The second challenge came later on, when I came to the US. for a summer internship at a small research company, invited by a scientist who had worked in Ecuador and whom I met at an international conference. After working a few months I was invited to join in the staff, and quickly I became part of the exploratory group. I knew that I had to get a more advanced degree to fill in the shoes that I was getting into but I had no clue how. After the GREs and a long chain of events, mentors, good will and coincidences I was able to open a path in the scientific world in this country. Meanwhile my family and friends back in Ecuador, supported me with all decisions but could not give me any advice.

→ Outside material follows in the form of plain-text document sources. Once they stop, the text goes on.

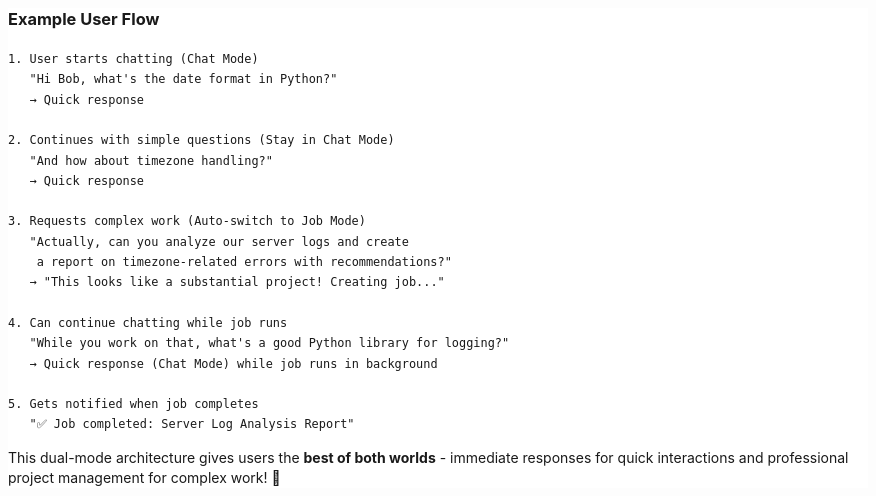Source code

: ### Example User Flow
```
1. User starts chatting (Chat Mode)
   "Hi Bob, what's the date format in Python?"
   → Quick response

2. Continues with simple questions (Stay in Chat Mode)
   "And how about timezone handling?"
   → Quick response

3. Requests complex work (Auto-switch to Job Mode)
   "Actually, can you analyze our server logs and create 
    a report on timezone-related errors with recommendations?"
   → "This looks like a substantial project! Creating job..."

4. Can continue chatting while job runs
   "While you work on that, what's a good Python library for logging?"
   → Quick response (Chat Mode) while job runs in background

5. Gets notified when job completes
   "✅ Job completed: Server Log Analysis Report"
```

This dual-mode architecture gives users the **best of both worlds** - immediate responses for quick interactions and professional project management for complex work! 🎯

I was very fortunate to have entered a field that was new, exciting and where not only I met great scientists but also great human beings. I always found someone for support, encouragement and guidance. First Dr. Jim Larrick, my first mentor at Genelabs and the person who invited me to the "summer" internship (1989). He quickly showed me the tools needed to navigate through the aggressive, fast pace of a laboratory in a "startup" biotech company and helped me understand the rules of the "game" of the scientific world. A couple of years later it was Dr. Sherie Morrison my graduate advisor, who triggered a turn of events in my life. After a random visit to her lab and a 10-minute talk with her, she invited me to join in her group, first as a technician and later as a graduate student. Dr. Morrison gave me all the elements and freedom needed to help fulfill my scientific curiosity in a fun and creative way and modeled for me how a scientist develops and changes lives in the academic world. As a woman and a leading scientist in her field she was a tremendous role model.

In my opinion challenges are present everywhere and are part of becoming better and maturing in all aspects, and I have never taken them "personally". Those that have been more evident and surprising in my life have been related to the cultural differences, the education and learning systems in different places. In addition, the high level of scientific endeavor, constant updating of work and publishing needed to establish a position in the academic world in the US always struck me. It is very different from what I frequently encountered in other countries, where age, gender and political connections get you further. The high standards are always reminders of the demands of the scientific world and keep me focused in trying to achieve excellence.

The greatest challenge in the academic world for me has been the feeling of isolation and disconnection to the "external" world. Although I love bench work, research, and publishing, my true satisfaction comes from training people in less deserved institutions and in trying to bridge the "first world science" with the "third world" problems. In 1993 another person changed my life. While I was a graduate student I met Eva Harris at a congress in Cuba. She also was a graduate student at UC Berkeley and was presenting a poster about her work on technology transfer and use of simplified molecular biology techniques to diagnose infectious disease in Nicaragua. She was the person that made possible my dream of doing something in my country. In 1994 and 1995 together with other volunteer scientists from the US and Latin America, we taught two AMB/ATT (Applied Molecular Biology, Appropriate Technology Transfer) courses to 50 Ecuadorian scientists on six infections diseases. In the year 2000 I joined Dr. Harris's laboratory as a postdoc/ lab-international program manager/. In January 2002 I returned to Ecuador to give a hands on course at the Institute of tropical medicine /Ministry of Health, on molecular diagnosis and epidemiology of dengue amidst a major dengue epidemic. I consider that I am still growing as a scientist and that I am in the process of fulfilling the two components of my scientific and humanitarian interests.

It is only fair that I also acknowledge the support of my husband Dan and my two kids, Alejandra (5) and Simon (3) who have made this journey even more exciting and meaningful.